====== Ausgangstext ======
Was sind die drei größten Kundenbedürfnisse im Fitnessstudio, die durch digitale Lösungen befriedigt werden können?
Roesch-Schlanderer: Interessanterweise haben wir genau diese Frage im Rahmen einer kleinen Studie vor einigen Jahren selbst erhoben. Ergebnis: smartes Onboarding für Neukunden, wiederkehrende Messungen und Flexibilitätstests sowie Visualisierung des Trainingserfolgs. Diese drei Kundenbedürfnisse adressiert unser neuer Fitness Hub dank innovativster Technologie auf einen Schlag und stellt damit die Mitgliederbetreuung auf ein völlig neues Level.
Wearables und Fitness-Apps erfreuen sich steigender Beliebtheit. Wie können Studiobetreiber diesen Trend nutzen?
Roesch-Schlanderer: Indem sie diese digitalen Tools zusammen mit ihren Geräten im Studio in ein ganzheitliches Ökosystem integrieren. Der Fitness Hub ist nur ein weiterer Baustein unseres offenen Ökosystems, das sämtliches von unserem Equipment, eine ständig wachsende Zahl angebundener Geräte führender Drittanbieter und natürlich die unternehmenseigenen Apps für Trainer und Mitglieder umfasst. Übersetzt für das Mitglied heißt das: Sämtliche Trainingsfortschritte, die der Fitness Hub erfasst, weist die „EGYM Branded Member App" u.a. in ihrer beliebten BioAge Funktion zuverlässig aus – separat für die Bereiche Kraft, Kardio, Stoffwechsel und Beweglichkeit.
Stichwort Homeoffice und Bewegungsmangel: Wie kann die Fitnessbranche intensiver mit Unternehmen zusammenarbeiten, um den BGM-Markt zu erschließen?
Roesch-Schlanderer: Unter dem Dach von „EGYM Business“ betreiben wir mit unserer Firmenfitnessmarke qualitrain bereits ein extrem erfolgreiches Programm für Unternehmen in ganz Deutschland, indem wir deren Mitarbeitern Zugang zu mehr als 4.000 Sport-, Fitness- und Gesundheitseinrichtungen und Online-Kursen zu Bewegung, Ernährung und Meditation geben. Derzeit bringen wir gemeinsam mehr als 70.000 Mitarbeiter in Bewegung.
Was ist Ihre Vision für die Fitnessbranche in 10 Jahren?
Roesch-Schlanderer: Die Mitglieder werden eine nahtlose Fitnesserfahrung haben, d.h., egal wo und was sie trainieren, sie tun es zielgerichtet und entsprechend ihrer individuellen Bedürfnisse und Fähigkeiten. Der Trainingsschwerpunkt wird auf Prävention und Verbesserung der Gesundheit liegen. Trainer sind dank digitaler Unterstützung komplett von Routinetätigkeiten entlastet und zu hundert Prozent auf Coaching fokussiert. Das wertet den Trainerberuf insgesamt massiv auf. In den Anlagen trainieren wesentlich mehr Menschen als jemals zuvor, weil wir es geschafft haben, uns durch stetige Verbesserung unseres Leistungsangebots als unerlässlich und alternativlos - gerne auch: als systemrelevant - zu etablieren.
======
◆ Zu lösende Aufgaben ◆
1. Wie viele Mitarbeiter werden laut dem Interview derzeit gemeinsam in Bewegung gebracht?
2. Gib aus dem Interview den Abschnitt von „Stichwort Homeoffice und“ bis „Mitarbeiter in Bewegung.“ wortgetreu wieder.
3. Stimmen die folgenden Aussagen mit dem Interview überein? Antworte jeweils mit Ja oder Nein und zitiere die entscheidenden Worte.
(a) Die Frage nach den größten Kundenbedürfnissen wurde vor einigen Jahren in einer kleinen Studie erhoben.
(b) Die BioAge Funktion weist die Trainingsfortschritte als einen einzigen Gesamtwert aus.
(c) In zehn Jahren wird der Trainingsschwerpunkt auf dem Leistungssport liegen.
Die Zeilen sind hierfür ohne Belang.
====== Vorliegende Daten ======
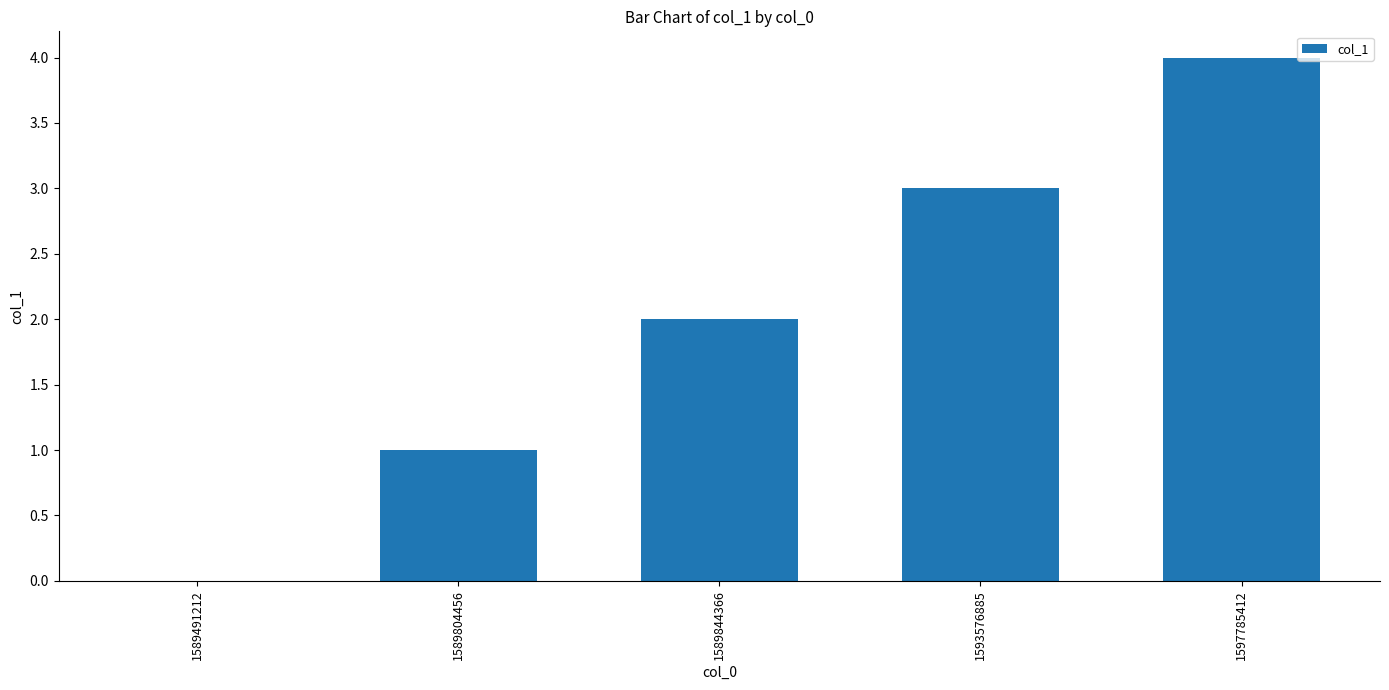

Approximately how many times larger is the value at 1597785412 compared to 1589804456?

4.0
======
◆ Lösungen ◆
1. Mehr als 70.000 Mitarbeiter.

2.
Stichwort Homeoffice und Bewegungsmangel: Wie kann die Fitnessbranche intensiver mit Unternehmen zusammenarbeiten, um den BGM-Markt zu erschließen?
Roesch-Schlanderer: Unter dem Dach von „EGYM Business“ betreiben wir mit unserer Firmenfitnessmarke qualitrain bereits ein extrem erfolgreiches Programm für Unternehmen in ganz Deutschland, indem wir deren Mitarbeitern Zugang zu mehr als 4.000 Sport-, Fitness- und Gesundheitseinrichtungen und Online-Kursen zu Bewegung, Ernährung und Meditation geben. Derzeit bringen wir gemeinsam mehr als 70.000 Mitarbeiter in Bewegung.

3.
(a) Ja: „Interessanterweise haben wir genau diese Frage im Rahmen einer kleinen Studie vor einigen Jahren selbst erhoben.“
(b) Nein: „separat für die Bereiche Kraft, Kardio, Stoffwechsel und Beweglichkeit“
(c) Nein: „Der Trainingsschwerpunkt wird auf Prävention und Verbesserung der Gesundheit liegen.“